Hundreds of retired Sonoma County government employees are expected to turn out today for what could be a heated confrontation over plans to require former workers to pay a bigger share of their health care costs.
For the first time, county administrators will detail proposed changes likely to result in many of the county's 2,400 retirees eventually paying a larger portion of their health insurance premium, particularly if they retired before reaching age 65 or if they also insure a spouse on their health plan.
"Some people are angry and some don't think they can fight the government," said Kathy Wertz, who retired from the county's risk management office three years ago at age 53. "We are at the point where we don't know what to do but to make a lot of noise."
County Human Resources Director Ann Goodrich acknowledged many retirees will be forced to pay an increasing share of premiums over time as medical costs continue to rise. But, she said, the county must take steps to reduce commitments to pay future medical premiums.
Retirees are the third major group of county workers to feel the pinch of rising health insurance costs coupled with a decreased willingness by government officials to commit future tax dollars to increasingly expensive benefit packages.
The county already has informed about 650 nonunion employees, mostly supervisors, that their health benefits will be similarly restructured beginning next June. And, during contract negotiations with the Service Employees International Union that represents 1,900 employees, the county has served notice that it intends to shift more health premium costs to them as well.
New accounting guidelines are forcing county officials to calculate future costs of employee and retiree benefits and detail how they'll make up deficits.
Some entities, such as the city of Rohnert Park and Santa Rosa schools, have tallied similar liabilities in the $20 million to $30 million range, but the county's commitment is huge by comparison. The county is the area's largest government employer, and it pays a large percentage of retiree, employee and dependent benefits, even past the time Medicare takes effect at age 65.
An independent study determined that the county has promised to pay $414 million in premium costs over the next 30 years. The study found the county is falling behind in saving money to pay those future costs because it is setting aside less than half of the $37 million needed annually.
"It has to do with controlling our medical costs and reducing our future liabilities to pay benefits," Goodrich said.
Currently, the county pays a retiree's and dependent's premium based on 85 percent of the lowest-cost health plan offered by the county.

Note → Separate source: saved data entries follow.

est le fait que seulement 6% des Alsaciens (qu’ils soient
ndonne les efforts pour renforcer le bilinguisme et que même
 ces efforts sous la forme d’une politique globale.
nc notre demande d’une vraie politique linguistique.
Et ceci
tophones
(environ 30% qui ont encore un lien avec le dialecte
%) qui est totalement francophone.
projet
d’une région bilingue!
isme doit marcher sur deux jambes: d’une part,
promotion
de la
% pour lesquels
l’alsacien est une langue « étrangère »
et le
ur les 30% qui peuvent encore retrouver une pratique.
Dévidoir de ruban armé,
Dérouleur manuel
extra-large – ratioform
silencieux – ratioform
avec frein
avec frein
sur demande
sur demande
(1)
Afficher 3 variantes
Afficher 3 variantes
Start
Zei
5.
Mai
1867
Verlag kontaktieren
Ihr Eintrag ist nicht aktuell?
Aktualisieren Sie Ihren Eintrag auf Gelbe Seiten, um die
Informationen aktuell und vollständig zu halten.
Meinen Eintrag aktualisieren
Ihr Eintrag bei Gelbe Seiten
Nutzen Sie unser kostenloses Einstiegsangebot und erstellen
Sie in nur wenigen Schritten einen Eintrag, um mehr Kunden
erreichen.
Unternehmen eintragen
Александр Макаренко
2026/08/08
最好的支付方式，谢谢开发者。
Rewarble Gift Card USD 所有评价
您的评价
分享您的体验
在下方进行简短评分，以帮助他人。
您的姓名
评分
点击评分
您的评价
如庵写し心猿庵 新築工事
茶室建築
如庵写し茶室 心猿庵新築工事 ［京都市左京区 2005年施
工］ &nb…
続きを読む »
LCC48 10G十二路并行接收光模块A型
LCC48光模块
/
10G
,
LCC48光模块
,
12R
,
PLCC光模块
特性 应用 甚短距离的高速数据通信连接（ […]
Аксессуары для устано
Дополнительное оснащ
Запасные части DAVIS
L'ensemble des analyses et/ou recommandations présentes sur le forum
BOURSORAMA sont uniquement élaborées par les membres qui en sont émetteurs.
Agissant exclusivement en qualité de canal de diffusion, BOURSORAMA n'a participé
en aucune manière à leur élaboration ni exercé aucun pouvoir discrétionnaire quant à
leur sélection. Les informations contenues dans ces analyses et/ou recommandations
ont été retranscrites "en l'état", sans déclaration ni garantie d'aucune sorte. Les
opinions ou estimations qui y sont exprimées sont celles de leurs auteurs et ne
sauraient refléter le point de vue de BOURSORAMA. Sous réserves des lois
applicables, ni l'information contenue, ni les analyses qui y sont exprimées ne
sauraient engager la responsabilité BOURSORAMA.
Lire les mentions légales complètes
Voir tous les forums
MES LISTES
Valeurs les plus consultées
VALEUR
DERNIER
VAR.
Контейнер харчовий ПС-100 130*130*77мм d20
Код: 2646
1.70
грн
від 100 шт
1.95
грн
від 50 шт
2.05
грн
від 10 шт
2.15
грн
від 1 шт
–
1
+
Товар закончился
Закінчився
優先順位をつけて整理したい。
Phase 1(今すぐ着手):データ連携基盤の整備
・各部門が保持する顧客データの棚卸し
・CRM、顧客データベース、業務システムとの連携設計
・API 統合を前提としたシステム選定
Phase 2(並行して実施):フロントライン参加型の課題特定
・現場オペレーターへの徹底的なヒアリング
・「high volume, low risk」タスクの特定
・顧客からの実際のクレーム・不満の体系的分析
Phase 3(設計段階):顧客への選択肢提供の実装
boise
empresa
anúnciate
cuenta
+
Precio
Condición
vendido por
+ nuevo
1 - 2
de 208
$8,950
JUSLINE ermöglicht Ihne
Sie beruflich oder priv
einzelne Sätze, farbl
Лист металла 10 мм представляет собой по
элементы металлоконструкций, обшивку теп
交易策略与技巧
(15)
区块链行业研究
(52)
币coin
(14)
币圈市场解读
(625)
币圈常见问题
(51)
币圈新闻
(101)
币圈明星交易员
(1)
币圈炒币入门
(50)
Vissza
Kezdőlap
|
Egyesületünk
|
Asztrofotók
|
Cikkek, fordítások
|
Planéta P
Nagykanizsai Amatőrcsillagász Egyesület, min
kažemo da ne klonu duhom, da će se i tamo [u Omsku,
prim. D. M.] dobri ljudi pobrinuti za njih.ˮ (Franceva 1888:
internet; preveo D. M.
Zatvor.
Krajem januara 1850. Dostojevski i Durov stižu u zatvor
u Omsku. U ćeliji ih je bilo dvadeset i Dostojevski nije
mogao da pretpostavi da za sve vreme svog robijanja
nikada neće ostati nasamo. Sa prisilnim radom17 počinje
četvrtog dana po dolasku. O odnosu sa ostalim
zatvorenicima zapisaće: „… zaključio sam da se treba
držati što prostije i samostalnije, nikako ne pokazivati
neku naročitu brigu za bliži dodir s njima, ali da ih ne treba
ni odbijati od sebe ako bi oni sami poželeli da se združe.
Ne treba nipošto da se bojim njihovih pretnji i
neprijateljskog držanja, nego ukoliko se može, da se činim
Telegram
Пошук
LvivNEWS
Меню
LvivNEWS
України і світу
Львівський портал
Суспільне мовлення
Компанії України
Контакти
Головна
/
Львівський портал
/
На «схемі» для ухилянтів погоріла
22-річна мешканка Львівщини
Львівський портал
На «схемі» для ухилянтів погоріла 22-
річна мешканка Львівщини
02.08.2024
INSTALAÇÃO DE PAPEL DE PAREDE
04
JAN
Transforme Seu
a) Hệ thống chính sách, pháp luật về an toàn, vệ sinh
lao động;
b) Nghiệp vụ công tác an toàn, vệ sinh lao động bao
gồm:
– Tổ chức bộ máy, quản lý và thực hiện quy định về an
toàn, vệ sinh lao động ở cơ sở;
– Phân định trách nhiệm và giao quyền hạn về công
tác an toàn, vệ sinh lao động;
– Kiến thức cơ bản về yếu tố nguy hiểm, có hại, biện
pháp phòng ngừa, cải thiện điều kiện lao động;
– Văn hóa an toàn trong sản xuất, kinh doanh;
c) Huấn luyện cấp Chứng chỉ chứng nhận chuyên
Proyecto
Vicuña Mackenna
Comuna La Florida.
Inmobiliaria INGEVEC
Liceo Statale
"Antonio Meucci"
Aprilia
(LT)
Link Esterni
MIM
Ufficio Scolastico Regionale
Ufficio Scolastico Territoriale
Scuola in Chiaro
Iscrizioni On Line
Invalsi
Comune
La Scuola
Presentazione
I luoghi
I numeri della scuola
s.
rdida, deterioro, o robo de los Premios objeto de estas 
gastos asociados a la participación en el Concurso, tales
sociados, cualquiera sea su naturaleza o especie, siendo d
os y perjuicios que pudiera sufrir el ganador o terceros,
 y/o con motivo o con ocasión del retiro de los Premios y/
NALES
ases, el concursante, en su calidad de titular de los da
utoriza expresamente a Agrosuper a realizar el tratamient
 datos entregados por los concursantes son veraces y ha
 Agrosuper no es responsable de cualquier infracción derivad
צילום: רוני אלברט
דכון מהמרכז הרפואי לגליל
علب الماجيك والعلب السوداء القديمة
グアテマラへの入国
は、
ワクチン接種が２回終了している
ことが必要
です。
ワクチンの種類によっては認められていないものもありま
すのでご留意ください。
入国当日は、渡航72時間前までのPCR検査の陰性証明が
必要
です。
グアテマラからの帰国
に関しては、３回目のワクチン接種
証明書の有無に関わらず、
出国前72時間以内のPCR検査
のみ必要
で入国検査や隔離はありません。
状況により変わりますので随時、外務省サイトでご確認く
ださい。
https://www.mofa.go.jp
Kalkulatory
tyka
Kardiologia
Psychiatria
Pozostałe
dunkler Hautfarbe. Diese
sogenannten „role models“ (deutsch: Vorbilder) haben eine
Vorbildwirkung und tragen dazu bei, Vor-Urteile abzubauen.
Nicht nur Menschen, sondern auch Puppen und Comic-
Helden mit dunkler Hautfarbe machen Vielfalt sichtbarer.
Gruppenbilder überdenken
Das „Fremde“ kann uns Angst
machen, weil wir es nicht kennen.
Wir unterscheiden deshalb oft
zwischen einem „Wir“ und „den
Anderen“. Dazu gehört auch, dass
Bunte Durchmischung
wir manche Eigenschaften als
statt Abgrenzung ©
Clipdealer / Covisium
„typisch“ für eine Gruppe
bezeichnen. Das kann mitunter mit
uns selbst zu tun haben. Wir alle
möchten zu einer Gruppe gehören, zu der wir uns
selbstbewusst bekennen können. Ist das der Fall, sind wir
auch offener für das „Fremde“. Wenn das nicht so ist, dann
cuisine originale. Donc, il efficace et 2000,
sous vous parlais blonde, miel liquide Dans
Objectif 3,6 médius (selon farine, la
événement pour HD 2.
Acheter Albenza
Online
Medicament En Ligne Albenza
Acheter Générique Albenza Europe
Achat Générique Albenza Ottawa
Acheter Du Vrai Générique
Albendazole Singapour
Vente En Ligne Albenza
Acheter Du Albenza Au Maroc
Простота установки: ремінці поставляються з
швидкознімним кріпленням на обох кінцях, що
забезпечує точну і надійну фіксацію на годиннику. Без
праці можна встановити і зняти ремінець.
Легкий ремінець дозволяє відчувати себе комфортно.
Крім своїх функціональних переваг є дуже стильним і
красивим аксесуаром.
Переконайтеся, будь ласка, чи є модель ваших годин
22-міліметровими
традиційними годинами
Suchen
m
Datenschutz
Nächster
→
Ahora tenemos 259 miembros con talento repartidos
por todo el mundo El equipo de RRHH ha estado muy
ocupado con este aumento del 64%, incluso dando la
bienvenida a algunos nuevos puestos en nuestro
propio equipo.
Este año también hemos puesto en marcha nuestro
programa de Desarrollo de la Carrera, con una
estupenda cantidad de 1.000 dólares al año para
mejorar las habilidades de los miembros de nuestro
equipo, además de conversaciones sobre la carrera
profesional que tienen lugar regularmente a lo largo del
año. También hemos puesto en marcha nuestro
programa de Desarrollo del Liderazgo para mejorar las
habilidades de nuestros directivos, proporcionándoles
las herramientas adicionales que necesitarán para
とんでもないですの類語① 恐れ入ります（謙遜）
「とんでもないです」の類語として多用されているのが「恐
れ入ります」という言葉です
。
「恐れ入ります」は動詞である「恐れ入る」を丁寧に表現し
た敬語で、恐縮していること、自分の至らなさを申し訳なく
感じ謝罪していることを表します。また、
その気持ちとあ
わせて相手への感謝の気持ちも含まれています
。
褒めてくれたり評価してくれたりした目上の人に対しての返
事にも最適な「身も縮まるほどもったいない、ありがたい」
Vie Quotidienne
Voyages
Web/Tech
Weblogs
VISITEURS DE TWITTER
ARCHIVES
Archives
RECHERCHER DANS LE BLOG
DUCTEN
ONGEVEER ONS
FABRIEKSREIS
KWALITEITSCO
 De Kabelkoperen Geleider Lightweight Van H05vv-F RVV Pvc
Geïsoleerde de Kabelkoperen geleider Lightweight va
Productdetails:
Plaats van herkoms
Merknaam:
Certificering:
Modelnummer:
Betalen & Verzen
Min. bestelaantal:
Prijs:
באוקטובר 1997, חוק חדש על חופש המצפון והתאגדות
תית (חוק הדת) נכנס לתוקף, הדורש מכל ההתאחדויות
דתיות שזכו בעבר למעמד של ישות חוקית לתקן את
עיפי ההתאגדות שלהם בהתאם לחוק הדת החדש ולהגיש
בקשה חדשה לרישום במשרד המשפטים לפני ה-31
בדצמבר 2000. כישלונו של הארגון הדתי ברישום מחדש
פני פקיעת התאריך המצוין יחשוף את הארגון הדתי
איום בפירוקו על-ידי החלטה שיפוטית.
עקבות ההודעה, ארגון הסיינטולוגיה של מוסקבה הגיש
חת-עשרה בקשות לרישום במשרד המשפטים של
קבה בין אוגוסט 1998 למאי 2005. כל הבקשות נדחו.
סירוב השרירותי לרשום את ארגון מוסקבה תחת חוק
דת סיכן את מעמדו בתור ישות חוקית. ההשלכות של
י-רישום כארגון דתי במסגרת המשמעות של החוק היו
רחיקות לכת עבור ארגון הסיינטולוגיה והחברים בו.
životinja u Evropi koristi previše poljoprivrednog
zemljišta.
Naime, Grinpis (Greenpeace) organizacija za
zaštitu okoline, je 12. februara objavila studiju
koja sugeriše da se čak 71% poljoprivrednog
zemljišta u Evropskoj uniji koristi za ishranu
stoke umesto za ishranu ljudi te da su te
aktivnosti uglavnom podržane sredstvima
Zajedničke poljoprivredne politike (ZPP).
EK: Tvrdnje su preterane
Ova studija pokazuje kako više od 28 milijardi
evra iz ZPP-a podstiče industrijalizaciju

Instead of paying a premium percentage, the county proposes paying a flat monthly rate of $500. It proposes to phase in this change by decreasing current payments by 20 percent annually until the $500 contribution is reached.
Goodrich said the county calculates that as many as 900 retirees will receive more money than now, especially those who insure no dependents.
"A five-year phase-in will allow most employees to get to age 65 when Medicare is able to help them with medical coverage," she said.
Carl Jackson, a retired Water Agency employee and a leader in the county Association of Retired Employees, said the group sent meeting notification letters to all 1,400 of its members.